Top
Mehmet Açar

Mehmet Açar

macar@htgazete.com.tr

17/03/2013

Naif bir barış özlemi: 'Jin'

"Jin", Reha Erdem'in "gizli merkezleri"yle seyircinin kafasını karıştıran önceki filmlerinin yanında su damlası gibi berrak öyküsüyle öne çıkıyor. Erdem'in bu filmi 30 yıldır sürüp giden ve onbinlerce insanın canına malolan savaşa dair açık ve yalın şeyler söyleme isteğiyle çektiği belli.

Öykü, 17 yaşındaki Jin'in (Deniz Hasgüler) kampta dinlediği Kürtçe türkünün ardından, gecenin karanlığında silahıyla, üniformasıyla örgütten kaçması ve İzmir'e dayısının yanına gitmek istemesi üzerine kurulu. Film boyunca geçmişi hakkında çok az şey öğreneceğimiz Jin'in kaçış nedenini, kaç yıldır dağda olduğunu bilmiyoruz. Zaten "Jin" bunlarla ya da savaşın nedenleri ve toplumda yarattığı sonuçlarla ilgili bir film değil... Alışageldiğimiz politik filmlere de hiç benzemiyor. Erdem'in "A Ay" ve "Hayat Var" filmlerinde de kullandığı "genç kız" figürünün bu kez savaşla doğa arasında bir yere taşındığı söylenebilir.

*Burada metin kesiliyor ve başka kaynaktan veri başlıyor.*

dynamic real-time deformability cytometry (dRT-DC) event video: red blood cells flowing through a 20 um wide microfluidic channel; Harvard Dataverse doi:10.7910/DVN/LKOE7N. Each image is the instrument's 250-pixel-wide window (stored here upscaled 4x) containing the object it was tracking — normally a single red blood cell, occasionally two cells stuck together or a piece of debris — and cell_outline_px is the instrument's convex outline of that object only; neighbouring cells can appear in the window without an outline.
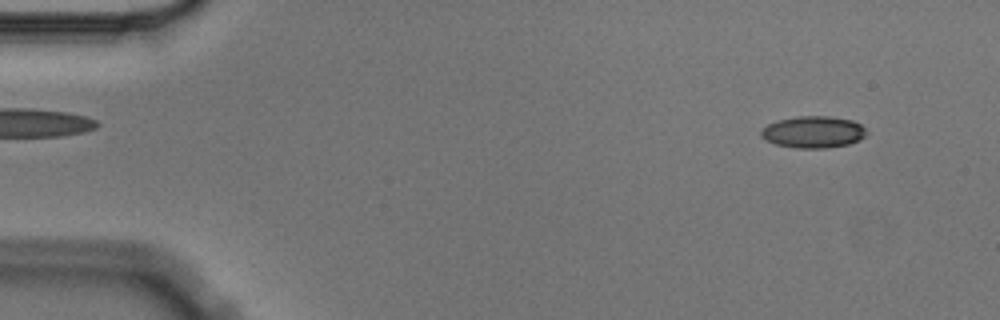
{"species": "Egyptian fruit bat (a non-hibernating species)", "species_latin": "Rousettus aegyptiacus", "temperature_condition": "cold", "stored_images_in_passage": 3, "camera_frame_rate_fps": 3000, "um_per_image_px": 0.085, "animal": {"sex": "male"}, "frame": {"image": 1, "passage_image": 1, "time_ms": 0.0, "image_size_px": [1000, 320], "cell_outline_px": [[864, 136], [860, 140], [848, 144], [824, 148], [796, 148], [776, 144], [760, 136], [760, 128], [776, 120], [796, 116], [832, 116], [852, 120], [860, 124], [864, 128]], "centroid_in_image_um": [69.08, 11.21], "position_along_channel_um": 15.9, "area_um2": 19.54}}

Erdem, asıl amacını açılış sekansında belli ediyor. Dalların ve yaprakların arasından beliren Jin, doğanın ve temsil ettiği bütünlüğün bir parçası. Finaldeki kareyle birlikte ele alındığında Erdem'in "Jin"i bu iki resmin çağrıştırdığı anlamlar için çektiğini sezmek mümkün.

Erdem sadece Jin'in hayvanlarla iyi geçinmesini vurgulamıyor. Hayvanların olup bitenlere şahit olduğu, anladığı ve hatta Jin'in başına gelen talihsizliklerden ötürü acı çektiklerini de hissettiriyor. Savaşın asıl hedefi, sanki Jin'in doğayla uyumu, içindeki iyiliği... Yiyeceklerini paylaşan, riske girme pahasına zor durumdaki hayvanlara, insanlara yardım eden Jin'in içindeki saf barış duygusunu görmek mümkün.



Savaşın sertliği ile doğanın huzurlu dinginliği arasındaki çelişki, Terrence Malick'in başyapıtı "İnce Kırmızı Hat"ı hatırlatsa da Reha Erdem, savaşı daha çok sesler, uçup giden kurşunlar ve düşen bombalarla yansıtıyor. Bazı bölümlerde bütçenin düşüklüğünü seyirciye fark ettirdiği için bence bir zaaf haline gelen bu tercihin anlamlı yanı, savaşanları değil, Jin ile savaşı karşı kutuplara koymuş olması. Böylece savaş, nedenlerinden bağımsız olarak özündeki kıyıcılıkla getiriliyor karşımıza... Yaralı askerin Jin'e "keşke bir gün çay bahçesi gibi bir yerde karşılaşsak" dediği an, barış temennisini son derece saf bir biçimde yansıtıyor.

MASAL OVADA BİTİYOR...

"Jin"in uzun olduğunu ve yer yer kendini tekrar ettiğini söylemek gerekiyor. Jin gibi genç yaşta dağa çıkmış bir kızın ovada başına geleceklerden, kendisini bekleyen tehlikelerden habersiz gibi davranması, mesela kimliksiz seyahat edebileceğini düşünmesi pek inandırıcı değil. "Kırmızı Başlıklı Kız" masalına yapılan göndermeler de bu inandırıcılık eksikliğini telafi edemiyor. Yarı feodal düzenin hüküm sürdüğü bir bölgede kız olarak ayakta kalmaya çalıştığı bölümler, gereksizce uzun tutuluyor. Çobanla yaşanan silahlı ve silahsız iki karşılaşmada Jin'in gördügü farklı muamele zaten her şeyi o kadar iyi özetliyor ki, insan gerisine ne gerek var diye düşünmeden edemiyor.

Ayrıca filmin çekildiği Balıkesir bölgesinin Doğu'nun atmosferini yansıtmaktan uzak kalması filmin gerçekliğiyle seyircinin arasına ciddi bir mesafe koyuyor. Bazı eleştirmenlerin tam not verdiği "Jin", bence Reha Erdem'in en iyi filmlerinden biri değil. Ama kendi koyduğu hedefe ulaşan, barışın anlamına katkı yapan bir film olduğu kesin.